Nitrate Kisses | |
Director: | Barbara Hammer |
Producer: | Barbara Hammer |
Narrator: | Barbara Hammer |
Cinematography: | Barbara Hammer |
Editing: | Barbara Hammer |
Distributor: | Frameline Strand Releasing |
Runtime: | 67 minutes |
Country: | United States |
Language: | English |
Nitrate Kisses is a 1992 experimental documentary film directed by Barbara Hammer.[1] According to Hammer, it is an exploration of the repression and marginalization of LGBT people since the First World War.[2] To celebrate the 30th anniversary of the Teddy Awards, the film was selected to be shown at the 66th Berlin International Film Festival in February 2016.[3]
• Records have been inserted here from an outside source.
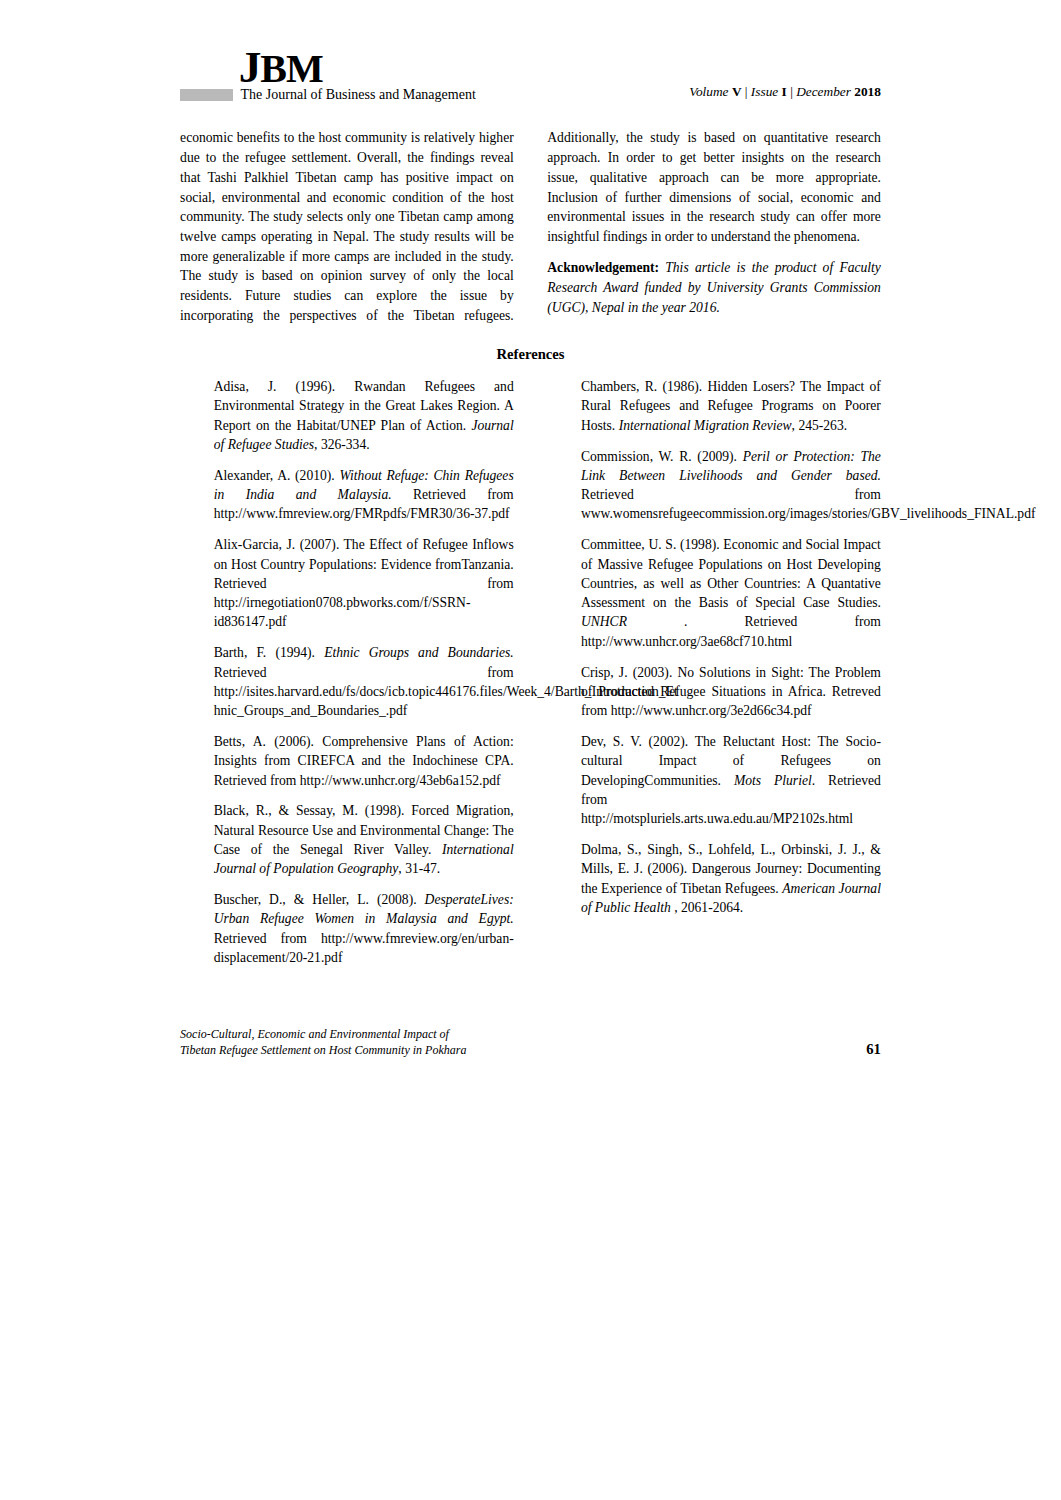JBM
The Journal of Business and Management
Volume V | Issue I | December 2018
economic benefits to the host community is relatively higher due to the refugee settlement. Overall, the findings reveal that Tashi Palkhiel Tibetan camp has positive impact on social, environmental and economic condition of the host community. The study selects only one Tibetan camp among twelve camps operating in Nepal. The study results will be more generalizable if more camps are included in the study. The study is based on opinion survey of only the local residents. Future studies can explore the issue by incorporating the perspectives of the Tibetan refugees. Additionally, the study is based on quantitative research approach. In order to get better insights on the research issue, qualitative approach can be more appropriate. Inclusion of further dimensions of social, economic and environmental issues in the research study can offer more insightful findings in order to understand the phenomena.
Acknowledgement: This article is the product of Faculty Research Award funded by University Grants Commission (UGC), Nepal in the year 2016.
References
Adisa, J. (1996). Rwandan Refugees and Environmental Strategy in the Great Lakes Region. A Report on the Habitat/UNEP Plan of Action. Journal of Refugee Studies, 326-334.
Alexander, A. (2010). Without Refuge: Chin Refugees in India and Malaysia. Retrieved from http://www.fmreview.org/FMRpdfs/FMR30/36-37.pdf
Alix-Garcia, J. (2007). The Effect of Refugee Inflows on Host Country Populations: Evidence fromTanzania. Retrieved from http://irnegotiation0708.pbworks.com/f/SSRN-id836147.pdf
Barth, F. (1994). Ethnic Groups and Boundaries. Retrieved from http://isites.harvard.edu/fs/docs/icb.topic446176.files/Week_4/Barth_Introduction_Et hnic_Groups_and_Boundaries_.pdf
Betts, A. (2006). Comprehensive Plans of Action: Insights from CIREFCA and the Indochinese CPA. Retrieved from http://www.unhcr.org/43eb6a152.pdf
Black, R., & Sessay, M. (1998). Forced Migration, Natural Resource Use and Environmental Change: The Case of the Senegal River Valley. International Journal of Population Geography, 31-47.
Buscher, D., & Heller, L. (2008). DesperateLives: Urban Refugee Women in Malaysia and Egypt. Retrieved from http://www.fmreview.org/en/urban-displacement/20-21.pdf
Chambers, R. (1986). Hidden Losers? The Impact of Rural Refugees and Refugee Programs on Poorer Hosts. International Migration Review, 245-263.
Commission, W. R. (2009). Peril or Protection: The Link Between Livelihoods and Gender based. Retrieved from www.womensrefugeecommission.org/images/stories/GBV_livelihoods_FINAL.pdf
Committee, U. S. (1998). Economic and Social Impact of Massive Refugee Populations on Host Developing Countries, as well as Other Countries: A Quantative Assessment on the Basis of Special Case Studies. UNHCR . Retrieved from http://www.unhcr.org/3ae68cf710.html
Crisp, J. (2003). No Solutions in Sight: The Problem of Protracted Refugee Situations in Africa. Retreved from http://www.unhcr.org/3e2d66c34.pdf
Dev, S. V. (2002). The Reluctant Host: The Socio-cultural Impact of Refugees on DevelopingCommunities. Mots Pluriel. Retrieved from http://motspluriels.arts.uwa.edu.au/MP2102s.html
Dolma, S., Singh, S., Lohfeld, L., Orbinski, J. J., & Mills, E. J. (2006). Dangerous Journey: Documenting the Experience of Tibetan Refugees. American Journal of Public Health , 2061-2064.
Socio-Cultural, Economic and Environmental Impact of
Tibetan Refugee Settlement on Host Community in Pokhara
61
Nitrate Kisses combines interviews with homosexual couples, four same-sex couples making love, footage of 1933 homoerotic film Lot in Sodom and images of LGBT history.[4] [5] The couples making love are two elderly lesbians, an interracial gay male couple, two young pierced and tattooed women of color and an S/M lesbian couple.[6] The scenes of the gay male couple are overlaid with the Motion Picture Production Code.[7] [8]
Part of the film focuses on the story of American novelist Willa Cather, who destroyed many personal letters and papers before her death; the film argues that Cather was covering up evidence of lesbianism. Another section explores the treatment of lesbians by the Third Reich.[9]
Hammer received funding from the National Endowment for the Arts to help finance Nitrate Kisses, which was her first feature film.[10] [11] She decided she wanted to make a film about the most marginalized groups within the queer community. When choosing which couples to film having sex, she decided to feature a mixed-race couple and asked two friends of hers, Jack Waters and Peter Cramer. She then met a young lesbian couple who were both women of color, and were pierced and tattooed, with shaved heads. She filmed them making love in a sculpture of a burnt out house, which Hammer felt represented "a history we don't have." Next, she met a lesbian couple who arrived to shoot their scene with S/M paraphernalia.[12] When looking for her fourth couple, Hammer decided that she wanted to explore ageism in the lesbian community. She went to an awards ceremony for older lesbians and chose a woman called Frances Lorraine who performed in the film with a friend. In an interview for Alexandra Juhasz's book Women of Vision: Histories in Feminist Film and Video, Hammer called Nitrate Kisses her best work.
Nitrate Kisses premiered at the Toronto Festival of Festivals on September 12, 1992, and has been shown at several other film festivals internationally.[13] It was shown theatrically in New York City, Los Angeles, San Francisco, Chicago and Austin, distributed by Strand Releasing. It was released on VHS on December 16, 1998.[14]
It was nominated for the Grand Jury Prize at the 1993 Sundance Film Festival. It won the Polar Bear Award at the Berlin International Film Festival and the Best Documentary Award at the Internacional de Cine Realizado por Mujeres in Madrid.[15]